The agreement secures construction slots for one vessel each for Oceania Cruises, Reagent Seven Seas, and Norwegian Cruise Line — whose newest ships include Norwegian Aqua, Norwegian Luna, and Norwegian Aura. The new ship deliveries are scheduled between 2036 and 2037. The move reflects a carefully paced expansion strategy designed to strengthen the company’s long-term position in the cruise industry.
The announcement comes just days after Norwegian Cruise Line Holdings revealed a major leadership change, naming John W. Chidsey as its new president and CEO, succeeding Harry Sommer. Chidsey, who previously led global brands such as Subway and Burger King, steps into the role as the company advances its long-term fleet expansion strategy across Norwegian Cruise Line, Oceania Cruises, and Regent Seven Seas Cruises.
The timing of these announcements align with the company’s commitment to growth and strategic investment under new leadership, as fresh ship orders signal confidence in continued demand through the mid-2030s.
Norwegian Cruise Line Holdings orders three new ships across all three brands

Unlike single-brand expansions, this agreement supports growth across the company’s entire portfolio across its three cruise lines.

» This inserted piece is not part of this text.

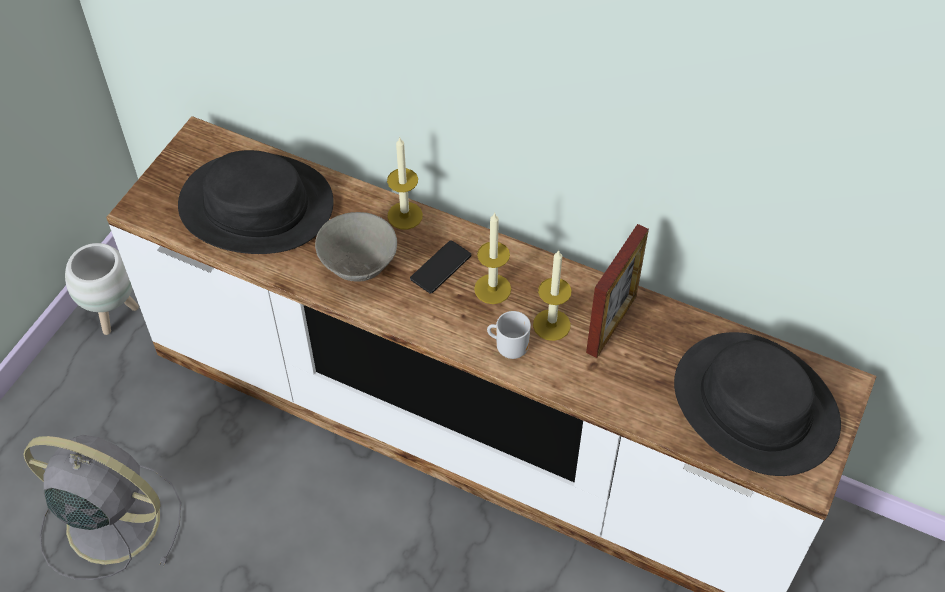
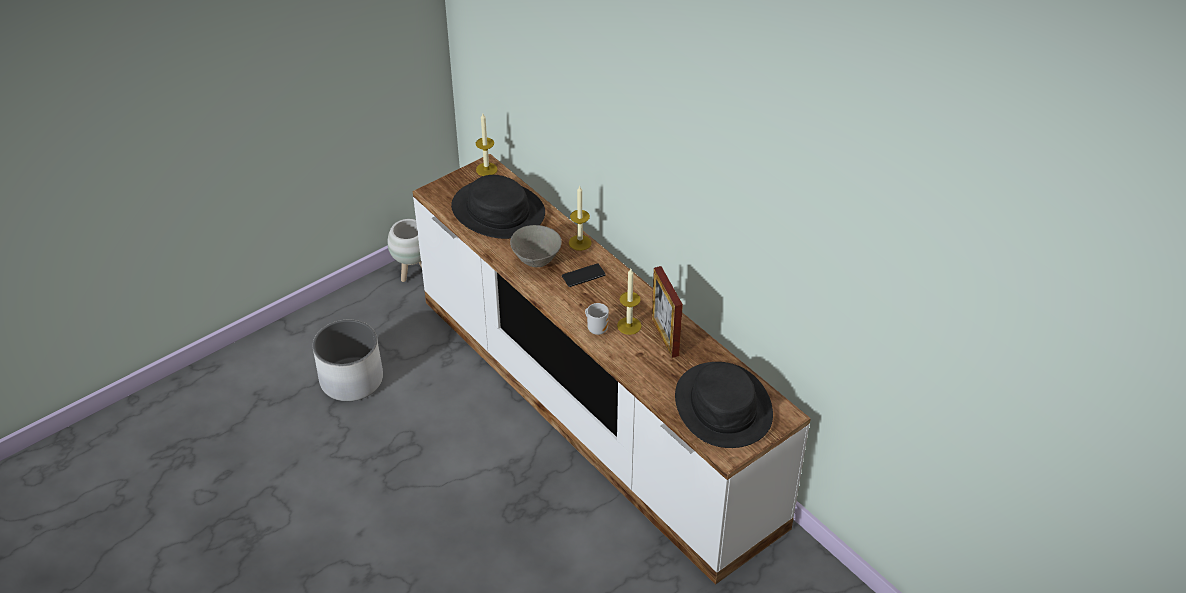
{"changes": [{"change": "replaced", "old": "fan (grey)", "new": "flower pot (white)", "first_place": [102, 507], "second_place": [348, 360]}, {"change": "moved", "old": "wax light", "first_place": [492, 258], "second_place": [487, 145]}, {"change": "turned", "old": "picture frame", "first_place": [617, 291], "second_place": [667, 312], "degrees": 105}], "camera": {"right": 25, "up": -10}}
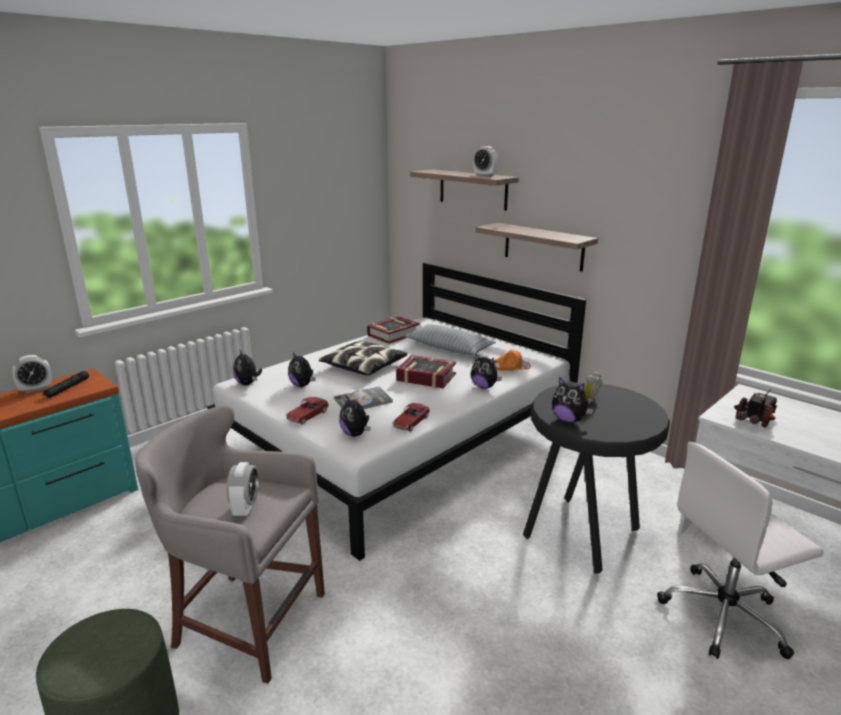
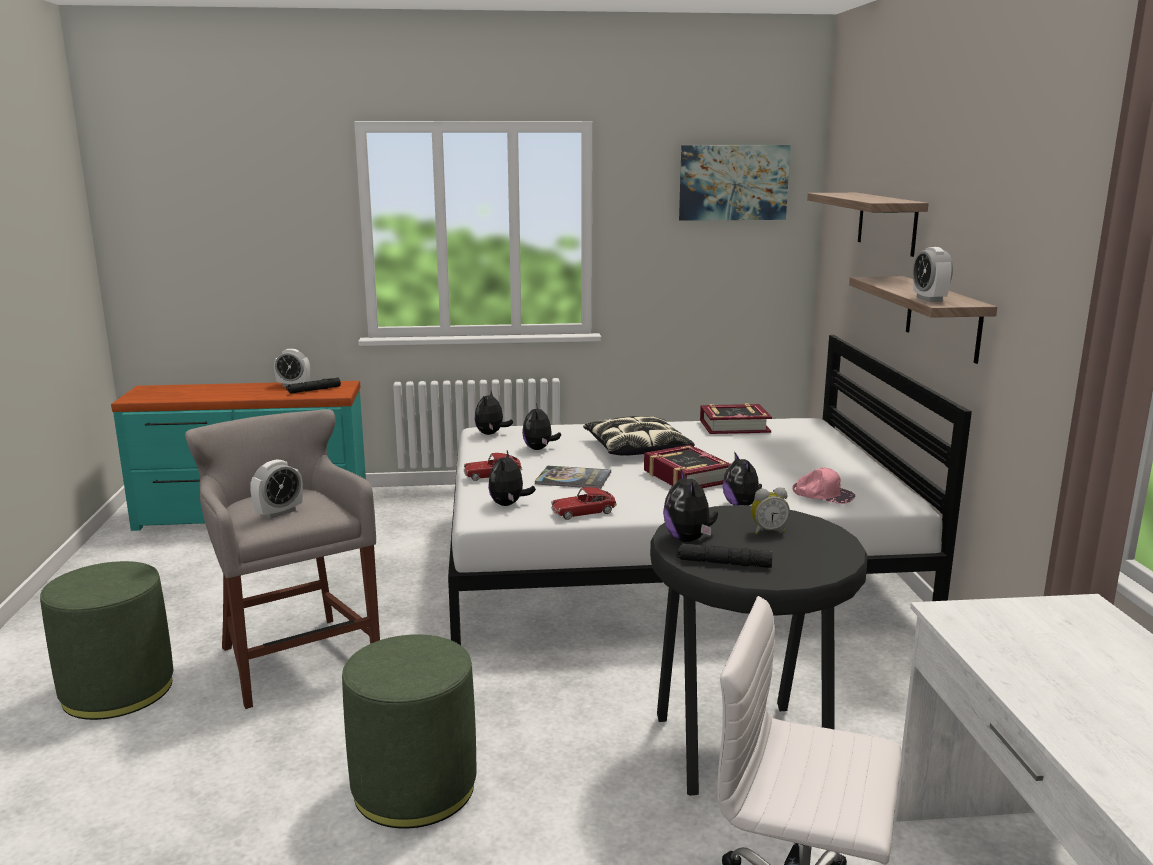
{"changes": [{"change": "removed", "old": "cushion", "first_place": [450, 339]}, {"change": "moved", "old": "table clock", "first_place": [486, 161], "second_place": [933, 274]}, {"change": "recoloured", "old": "baseball cap (orange)", "new": "baseball cap (pinkish)", "first_place": [512, 360], "second_place": [823, 486]}, {"change": "removed", "old": "toy lorry", "first_place": [756, 408]}, {"change": "added", "new": "footrest (green-coloured)", "second_place": [409, 731]}, {"change": "added", "new": "torch (blackish)", "second_place": [725, 555]}, {"change": "added", "new": "wall picture", "second_place": [735, 183]}], "camera": {"right": 40, "up": -5}}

Each ship will be purpose-built for its respective brand:
- A next-generation vessel for Norwegian Cruise Line
- A sister ship to Oceania’s upcoming Sonata class
- A new luxury vessel for Regent Seven Seas Cruises
By investing in all three segments, including mainstream, premium and ultra-luxury, Norwegian Cruise Line Holdings is positioning itself to meet evolving traveler demand while maintaining brand distinction.
This latest order brings NCLH’s total newbuild pipeline to 17 ships across its three brands, reflecting an integrated strategy aimed at carefully paced capacity growth. The company estimates this will support an approximate four percent compound annual growth rate (CAGR) from 2026 through 2037.

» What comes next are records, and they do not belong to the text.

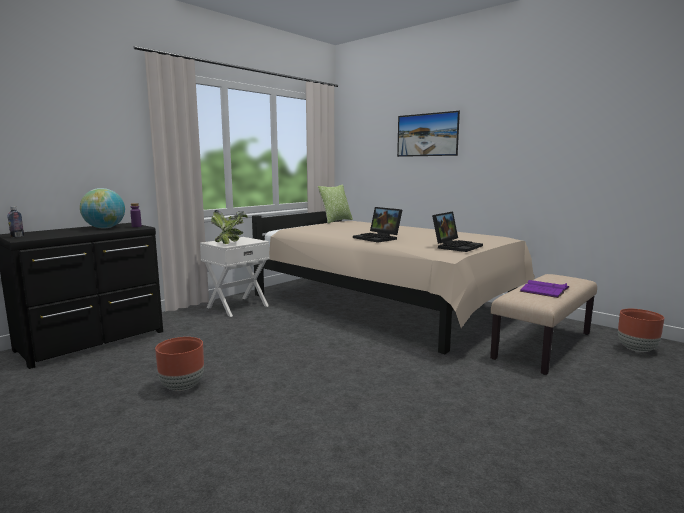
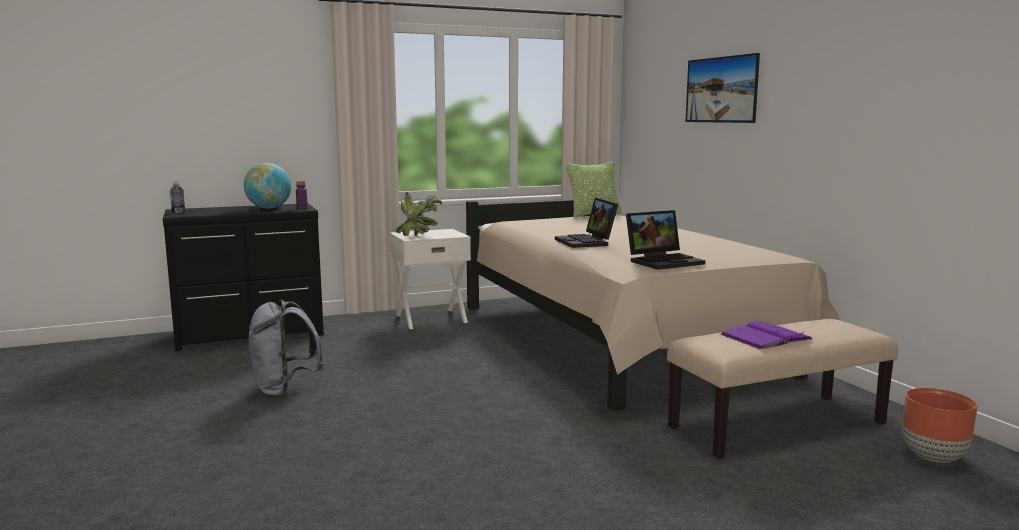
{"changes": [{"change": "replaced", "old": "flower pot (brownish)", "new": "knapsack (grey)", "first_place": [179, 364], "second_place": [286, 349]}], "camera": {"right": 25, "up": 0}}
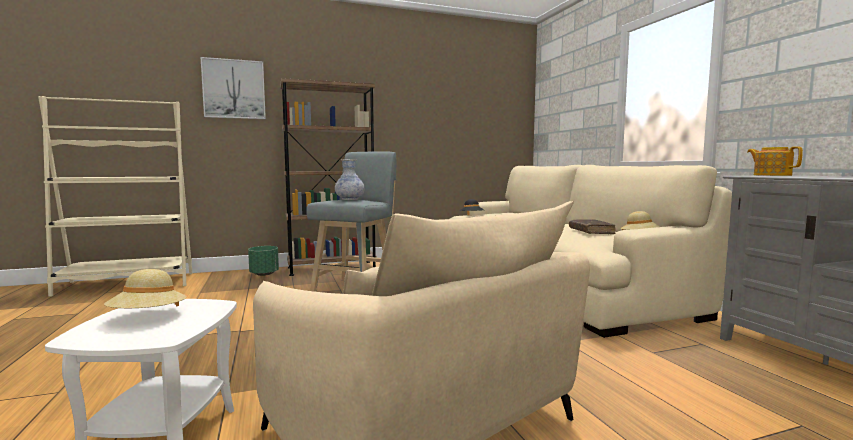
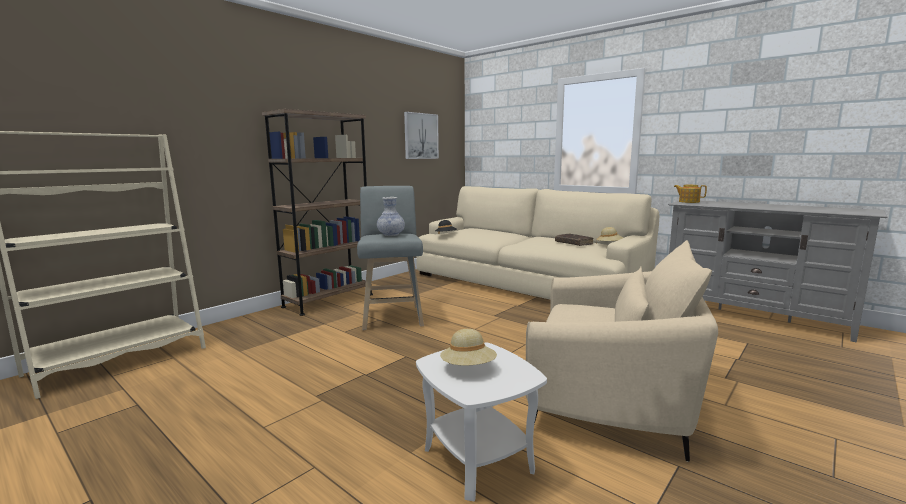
{"changes": [{"change": "moved", "old": "wall picture", "first_place": [233, 88], "second_place": [421, 135]}, {"change": "removed", "old": "flower pot (green-coloured)", "first_place": [263, 261]}], "camera": {"right": -30, "up": 5}}
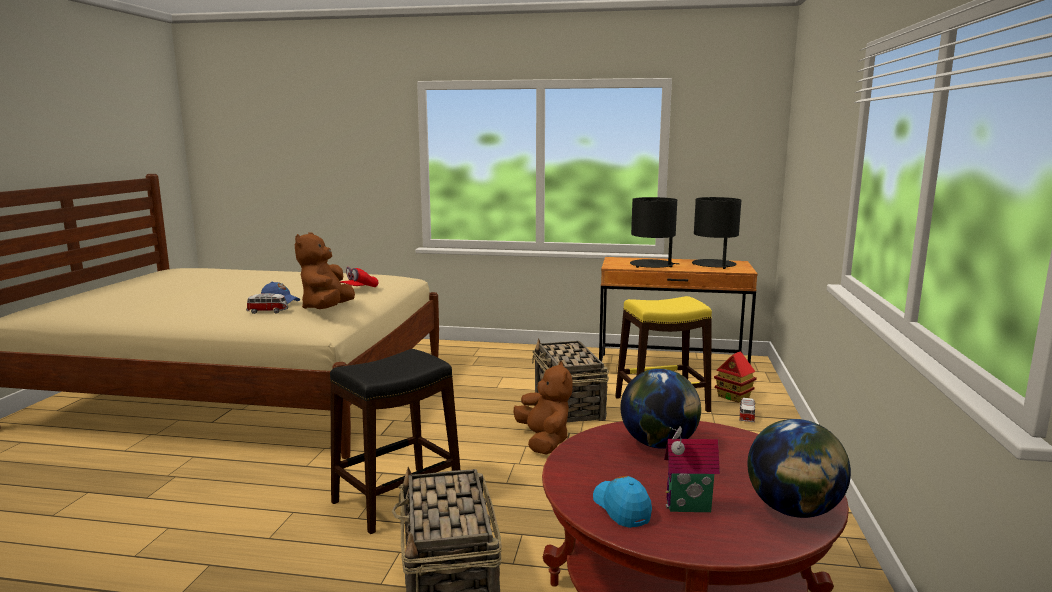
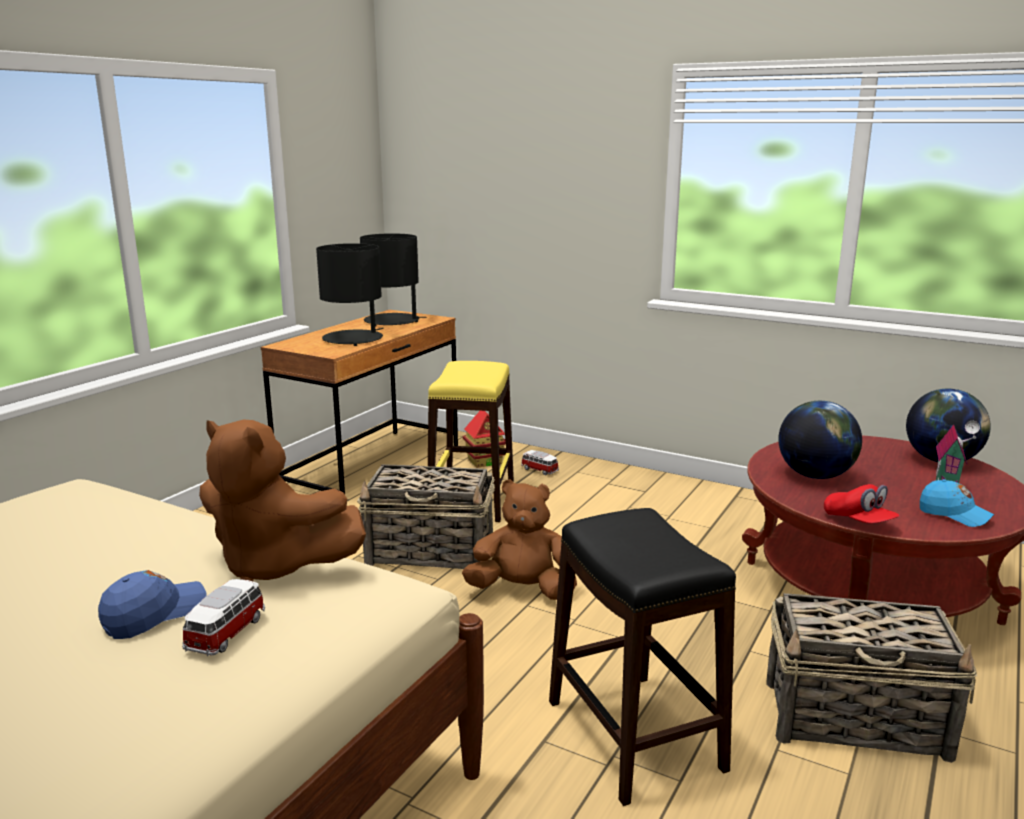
{"changes": [{"change": "moved", "old": "baseball cap (red)", "first_place": [359, 277], "second_place": [862, 504]}, {"change": "turned", "old": "baseball cap (blue)", "first_place": [622, 502], "second_place": [957, 503], "degrees": -135}], "camera": {"right": -70, "up": 5}}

A measured approach to fleet expansion

While the announcement signals long-term growth for Norwegian Cruise Line Holdings, the financial structure behind the agreement is noteworthy.
According to the company, pre-delivery payments are expected to remain manageable, with the majority of ship financing planned through export credit agencies at delivery. This approach allows the cruise operator to continue strengthening its balance sheet while securing shipyard capacity through 2037.
With the company’s total pipeline increasing to 17 ships across its brands, thus supporting steady capacity growth over the next decade. The expansion will gradually reshape the fleet, which currently includes ships spanning multiple generations.
What this means for Norwegian’s long-term outlook

For travelers, long-term ship orders like this often signal confidence in the cruise line’s longevity. New ships typically bring updated design concepts, enhanced sustainability features, and refreshed onboard experiences.
With deliveries still years away, details remain limited. But the announcement makes one thing clear: Norwegian Cruise Line Holdings is planning well ahead, ensuring it has the ships — and the shipyard space — to compete in a growing global cruise market.